By different environments I meant different selections of installed packages. Many things receive only limited testing against default minimal image on a few different architectures. Doing proper testing with all packages requires a lot more work and does not happen often if at all.

Plus there is the fact that opkg has to be simple and light, and that the developers that work on it may or may not be able to (or care enough) to make it comparable to vastly more advanced package managers used in Linux distros.

For example, the Zypper package manager used in OpenSUSE (what I have here at the moment) is vastly better on every metric but is also nearly 3 MB, which is huge for OpenWrt standards. (Opkg is around 150KB plus some libraries)

The current method is just to make a branch from Master, let it "stabilize" for a while and after no more people report issues it's deemed ready enough and pushed as a release.

Then only security backports and minor things are done to this branch, until it is eventually retired.

This should theoretically work. But in practice eh.

The "no update" policy is a recommendation in the forum and the wiki because we have seen over the years that a lot of people that did this have hosed their system. It is not a conscious choice from the developers.
In theory, as long as you do have free space, the system should not break when updating packages inside a stable release.

Yeah, and that's why I'm talking about attended-sysupgrades and maybe we should start treating OpenWrt like a monolithic firmware where you assemble stuff on a PC or a server and just do a firmware upgrade on the device.
Opkg and packages and updates is how we used to do things, but it has blown up in so many different ways in many people's faces and actually fixing this would require so much more work on the package maintainer side and opkg development that maybe it is not the best way forward.

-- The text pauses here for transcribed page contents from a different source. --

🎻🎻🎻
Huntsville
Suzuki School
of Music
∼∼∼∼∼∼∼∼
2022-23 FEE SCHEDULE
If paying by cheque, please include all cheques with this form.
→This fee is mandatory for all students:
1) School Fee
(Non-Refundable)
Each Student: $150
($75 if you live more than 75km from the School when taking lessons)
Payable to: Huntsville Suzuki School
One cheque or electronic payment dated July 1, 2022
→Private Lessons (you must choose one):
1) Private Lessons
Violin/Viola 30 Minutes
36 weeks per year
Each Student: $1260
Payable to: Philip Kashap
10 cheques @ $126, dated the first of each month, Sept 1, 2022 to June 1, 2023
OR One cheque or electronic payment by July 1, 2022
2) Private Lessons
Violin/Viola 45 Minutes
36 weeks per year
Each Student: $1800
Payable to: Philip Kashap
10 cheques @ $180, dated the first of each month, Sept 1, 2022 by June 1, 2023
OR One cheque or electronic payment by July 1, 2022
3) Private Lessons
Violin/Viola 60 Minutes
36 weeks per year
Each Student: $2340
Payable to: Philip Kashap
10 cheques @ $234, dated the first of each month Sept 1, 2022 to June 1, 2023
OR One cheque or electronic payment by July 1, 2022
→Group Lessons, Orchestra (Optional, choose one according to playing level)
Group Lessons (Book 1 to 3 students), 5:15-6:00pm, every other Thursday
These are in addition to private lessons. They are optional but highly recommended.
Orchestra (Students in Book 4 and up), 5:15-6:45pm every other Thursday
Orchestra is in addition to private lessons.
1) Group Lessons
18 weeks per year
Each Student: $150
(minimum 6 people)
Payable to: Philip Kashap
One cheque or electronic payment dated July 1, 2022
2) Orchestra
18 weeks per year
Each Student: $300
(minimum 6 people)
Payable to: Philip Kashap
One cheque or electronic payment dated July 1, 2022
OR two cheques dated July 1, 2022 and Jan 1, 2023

In general, OpenWrt does not have a strong leadership or very strict roadmap. This is by design. Each developer works on what they like more and so on, so the evolution is organic. So in most cases the choice we have is not "what is best" but "what has worked better so far".

anon50098793 · October 29, 2021, 1:51am

running untested is a no-no...

i've delivered approx 35 x 10 upgrades = 350 ( conservative by half ) over approx 13 months...

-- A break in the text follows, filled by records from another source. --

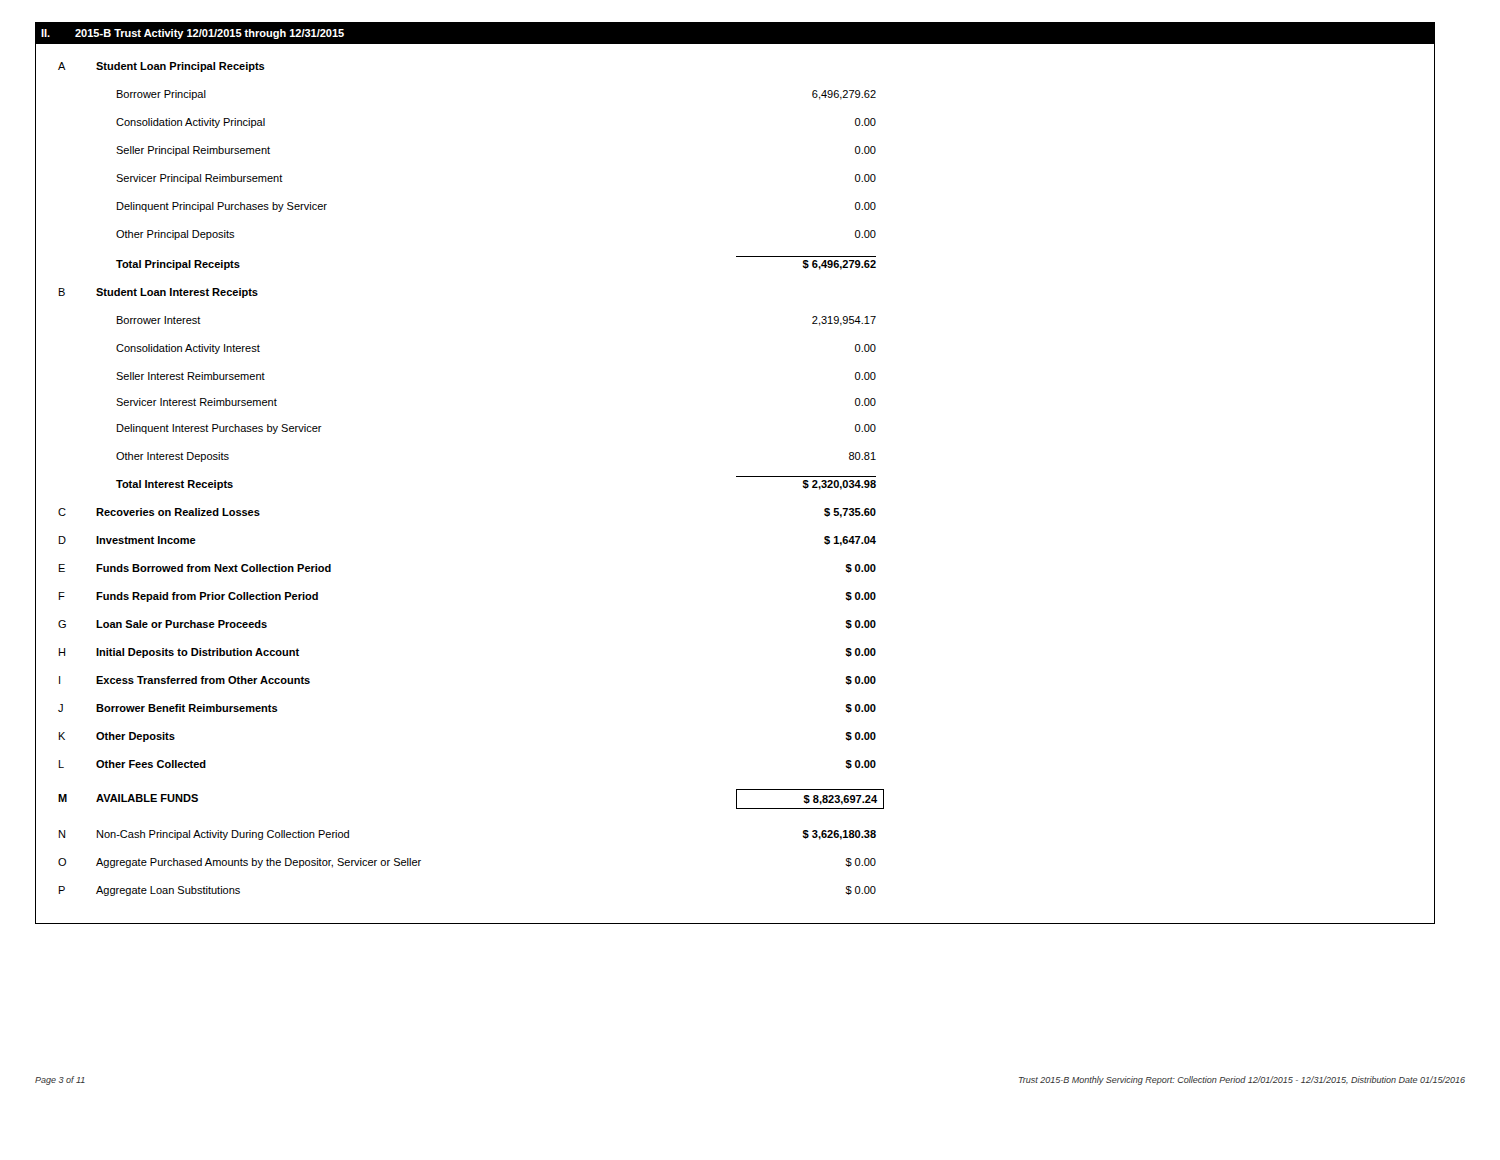II. 2015-B Trust Activity 12/01/2015 through 12/31/2015
A Student Loan Principal Receipts
Borrower Principal 6,496,279.62
Consolidation Activity Principal 0.00
Seller Principal Reimbursement 0.00
Servicer Principal Reimbursement 0.00
Delinquent Principal Purchases by Servicer 0.00
Other Principal Deposits 0.00
Total Principal Receipts $ 6,496,279.62
B Student Loan Interest Receipts
Borrower Interest 2,319,954.17
Consolidation Activity Interest 0.00
Seller Interest Reimbursement 0.00
Servicer Interest Reimbursement 0.00
Delinquent Interest Purchases by Servicer 0.00
Other Interest Deposits 80.81
Total Interest Receipts $ 2,320,034.98
C Recoveries on Realized Losses $ 5,735.60
D Investment Income $ 1,647.04
E Funds Borrowed from Next Collection Period $ 0.00
F Funds Repaid from Prior Collection Period $ 0.00
G Loan Sale or Purchase Proceeds $ 0.00
H Initial Deposits to Distribution Account $ 0.00
I Excess Transferred from Other Accounts $ 0.00
J Borrower Benefit Reimbursements $ 0.00
K Other Deposits $ 0.00
L Other Fees Collected $ 0.00
M AVAILABLE FUNDS
$ 8,823,697.24
N Non-Cash Principal Activity During Collection Period $ 3,626,180.38
O Aggregate Purchased Amounts by the Depositor, Servicer or Seller $ 0.00
P Aggregate Loan Substitutions $ 0.00
Page 3 of 11 Trust 2015-B Monthly Servicing Report: Collection Period 12/01/2015 - 12/31/2015, Distribution Date 01/15/2016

failure rate is less than 2% and in these cases it was due to some crap i'd done... so you need a few locations where someone is onsite to test after your initial test...

there is a reason turris et. al. have beta updates... for your use case... i'd recommend avoiding attended-sysupgrade at least for 12-24 months...

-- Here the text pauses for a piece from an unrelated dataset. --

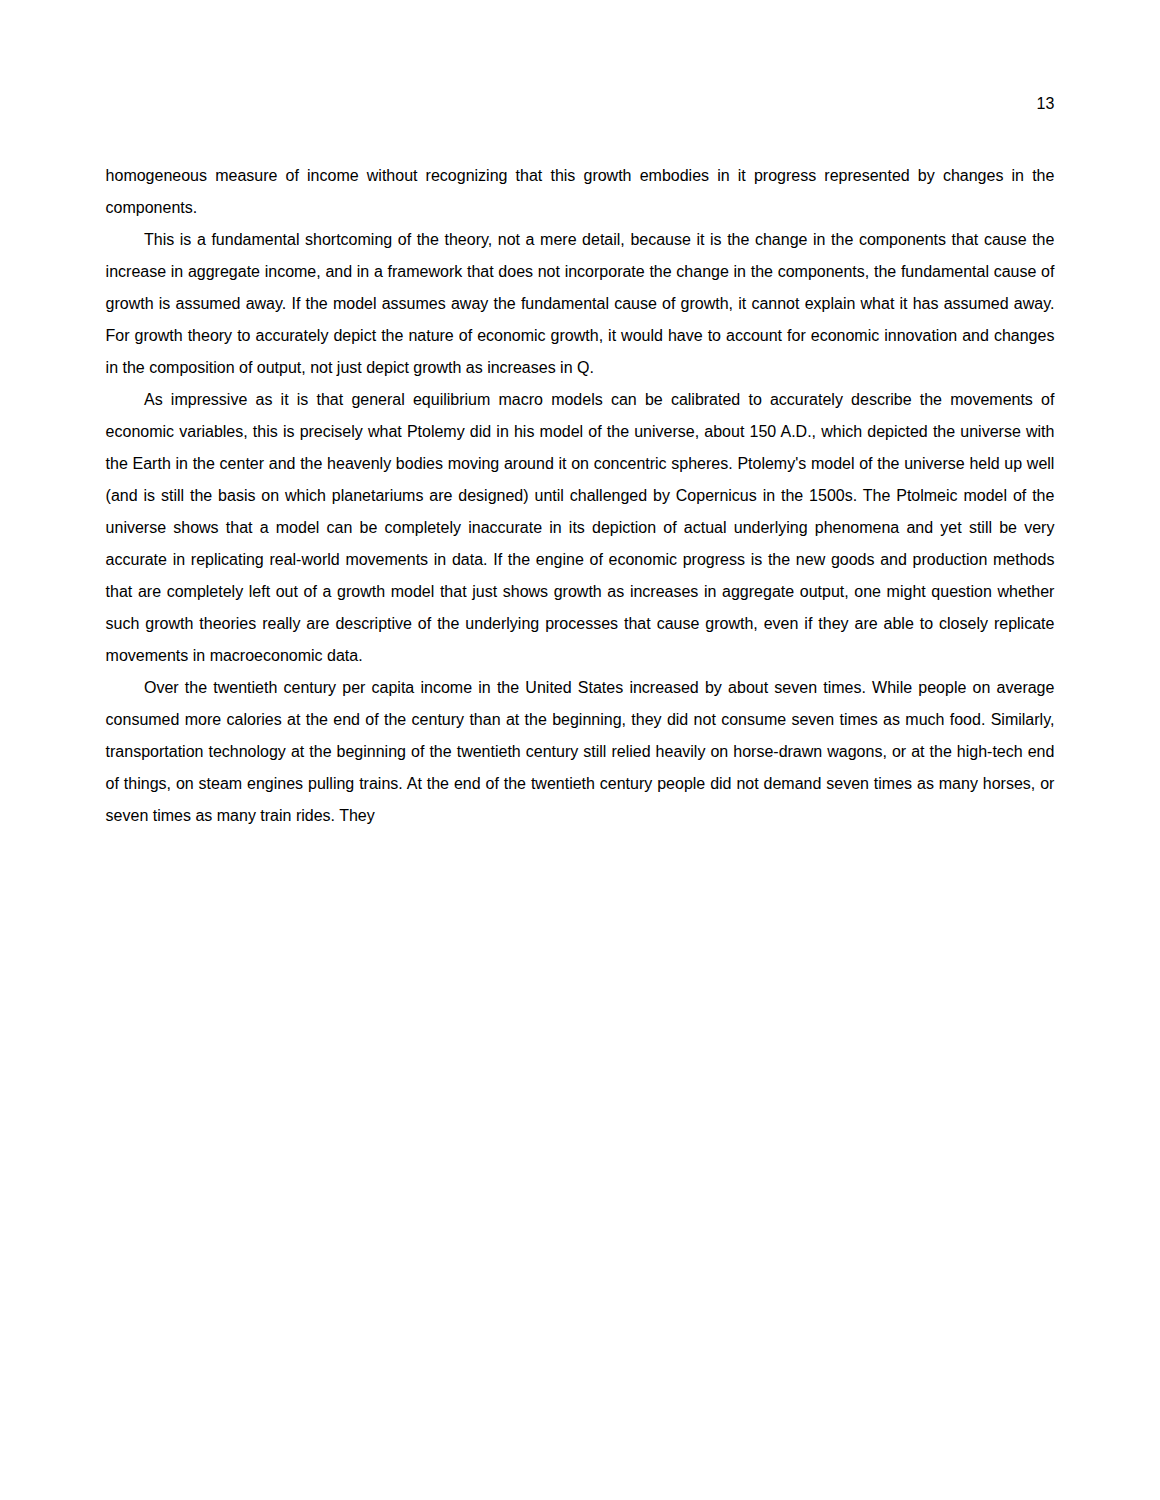13
homogeneous measure of income without recognizing that this growth embodies in it progress represented by changes in the components.
This is a fundamental shortcoming of the theory, not a mere detail, because it is the change in the components that cause the increase in aggregate income, and in a framework that does not incorporate the change in the components, the fundamental cause of growth is assumed away. If the model assumes away the fundamental cause of growth, it cannot explain what it has assumed away. For growth theory to accurately depict the nature of economic growth, it would have to account for economic innovation and changes in the composition of output, not just depict growth as increases in Q.
As impressive as it is that general equilibrium macro models can be calibrated to accurately describe the movements of economic variables, this is precisely what Ptolemy did in his model of the universe, about 150 A.D., which depicted the universe with the Earth in the center and the heavenly bodies moving around it on concentric spheres. Ptolemy's model of the universe held up well (and is still the basis on which planetariums are designed) until challenged by Copernicus in the 1500s. The Ptolmeic model of the universe shows that a model can be completely inaccurate in its depiction of actual underlying phenomena and yet still be very accurate in replicating real-world movements in data. If the engine of economic progress is the new goods and production methods that are completely left out of a growth model that just shows growth as increases in aggregate output, one might question whether such growth theories really are descriptive of the underlying processes that cause growth, even if they are able to closely replicate movements in macroeconomic data.
Over the twentieth century per capita income in the United States increased by about seven times. While people on average consumed more calories at the end of the century than at the beginning, they did not consume seven times as much food. Similarly, transportation technology at the beginning of the twentieth century still relied heavily on horse-drawn wagons, or at the high-tech end of things, on steam engines pulling trains. At the end of the twentieth century people did not demand seven times as many horses, or seven times as many train rides. They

stazthebox · October 29, 2021, 5:30am

Hmm... didn't realize that sysupgrade is such a viable choice. I guess I'll look into using both? Sysupgrade for the core components, and then opkg upgrade the leaf packages that I have to deploy very quickly.
https://c.tenor.com/3yTRibbSqIEAAAAd/both-the-road-to-el-dorado.gif

Genuinely didn't know anything about how stable sysupgrade is. I'll thoroughly test out how well it works and if there are any quirks with the hardware I am using, but if it seems to be stable, I agree it's the best solution. Is there anyone else here who has a lot of experience with sysupgrade?

I definitely wouldn't deploy any changes into the world without testing them first locally. Luckily, at any point in time I always have access to several of these servers, and my deployment is very flat, so I am completely okay with providing all the servers with a image builder file.

bobafetthotmail · October 29, 2021, 1:58pm

Sounds good, that way you should get the best of both worlds.

For my home devices I like to live on the edge with the latest features so those run on snapshot, I just integrate all packages I need in a new image every month or so, and sysupgrade. I've never had upgrade problems even with a very volatile environment like snapshot where stuff is added and changed all the time. Doing the same with opkg on a running system (even a x86 device with no space limitations) would simply not work.
(not to say I've never had any issue, sometimes the newer version of some application is just broken on its own and I need to roll back. But such is life on the edge.)